The Labour Party has three, and only three, possible policy responses to any problem: tax it, throw money at it or regulate it.
That Labour means business on housing affordability is clear: the Opposition is promising to do all three at once.
Labour is promising to tax houses with a capital gains tax. It is promising to spend money by building 100,000 houses. And now it is promising to regulate by banning foreigners from buying a house.
Labour promises a cluster-bomb of policy to deal firmly and resolutely with house prices.
The policy cluster-bomb will prove expensive. That's a big downside. And it won't work. That, too, is a negative.
On the upside, Labour's cluster-bomb has electoral appeal. There are plenty of voters who still regard government as Santa Claus and for whom the promise of cheap housing is enough.
That pulls across Green votes.
There are also plenty of voters who believe that more tax is always and everywhere a good idea, that more government spending is invariably warranted, and that much more regulation of everything is needed. That locks in the Labour diehards.
The policy, too, has appeal for the great many Kiwis who genuinely believe their problems are caused by foreigners, especially Asians. Typically, this electoral field is left to Winston Peters to plough to great electoral effect.
That Labour have rushed to his political paddock shows (a) how desperate David Shearer is; and, (b) how diminished Peters has become as a political force.
Labour's cluster-bomb may well have electoral appeal.
But it certainly won't work on house prices. First up, the cluster-bomb is hitting at only the edges. And, second, the individual policies don't fire.
The capital gains tax is the most expensive of all taxes to administer and is the easiest of all taxes to dodge: just don't sell. The capital gains tax will therefore stifle the housing market and will hike prices as buyers must, in part, compensate sellers for the tax they must pay.
Labour's plan to build 100,000 houses will also prove very expensive. No government has ever built anything cheaper than private industry. Twenty-seven government departments trying to build a house sounds like the start of a joke, not serious policy.
And then we have the ban on foreigners buying houses.
The numbers Labour used to justify the policy include expat Kiwis such as former Labour leader Helen Clark, who owns four houses in New Zealand while living and working in New York. The limited information available also suggests the numbers of foreigners buying houses equates to the numbers selling.
The ban on foreigners is based on nothing but poor anecdotal stories and underlying xenophobia and racism.

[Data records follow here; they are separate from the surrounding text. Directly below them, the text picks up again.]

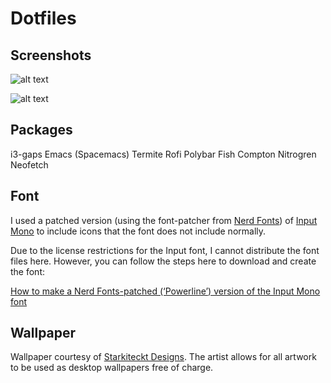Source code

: # Dotfiles

## Screenshots

![alt text](2018-11-11-124451_1600x900_scrot.png "i3-gaps with multiple programs open")

![alt text](2018-11-11-124607_1600x900_scrot.png "Plain desktop")

## Packages

i3-gaps
Emacs (Spacemacs)
Termite
Rofi
Polybar
Fish
Compton
Nitrogren
Neofetch

## Font

I used a patched version (using the font-patcher from [Nerd Fonts](https://github.com/ryanoasis/nerd-fonts)) of [Input Mono](http://input.fontbureau.com) to include icons that the font does not include normally.

Due to the license restrictions for the Input font, I cannot distribute the font files here. However, you can follow the steps here to download and create the font:

[How to make a Nerd Fonts-patched (‘Powerline’) version of the Input Mono font
](https://gist.github.com/ELLIOTTCABLE/5b87ab21b11acb76a5c52d47a022b519)

## Wallpaper

Wallpaper courtesy of [Starkiteckt Designs](https://www.artstation.com/starkiteckt). The artist allows for all artwork to be used as desktop wallpapers free of charge.

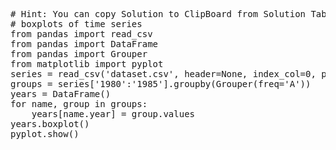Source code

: <pre class="file" data-target="clipboard">
# Hint: You can copy Solution to ClipBoard from Solution Tab
# boxplots of time series
from pandas import read_csv
from pandas import DataFrame
from pandas import Grouper
from matplotlib import pyplot
series = read_csv('dataset.csv', header=None, index_col=0, parse_dates=True, squeeze=True)
groups = series['1980':'1985'].groupby(Grouper(freq='A'))
years = DataFrame()
for name, group in groups:
	years[name.year] = group.values
years.boxplot()
pyplot.show()
</pre>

It will have next to no effect on the housing market.
Labour's promise of more tax, spend and regulation to drop house prices is all the more absurd when it is tax, spend and regulation that's driving up prices.
High government spending means high taxes. High taxes drive up house prices. Fully one-third of what you pay the builder is paid to the government and GST adds 15 per cent to the cost of everything bought.
The controlling and constricting Resource Management Act blows out the cost of all development in terms of money and time.
And Auckland's Metropolitan Urban Limit constrains the supply of land, driving up house prices.
The average section price in New Zealand accounts for 40 per cent of the cost of a new house but in Auckland it's 60 per cent. There's a 20 per cent council planning tax on Auckland houses.
The answer to housing affordability is not Labour's more tax, more spend, more regulation. The answer is less tax, less spend, and less regulation. But don't hold your breath. Too many voters still believe in Santa Claus government.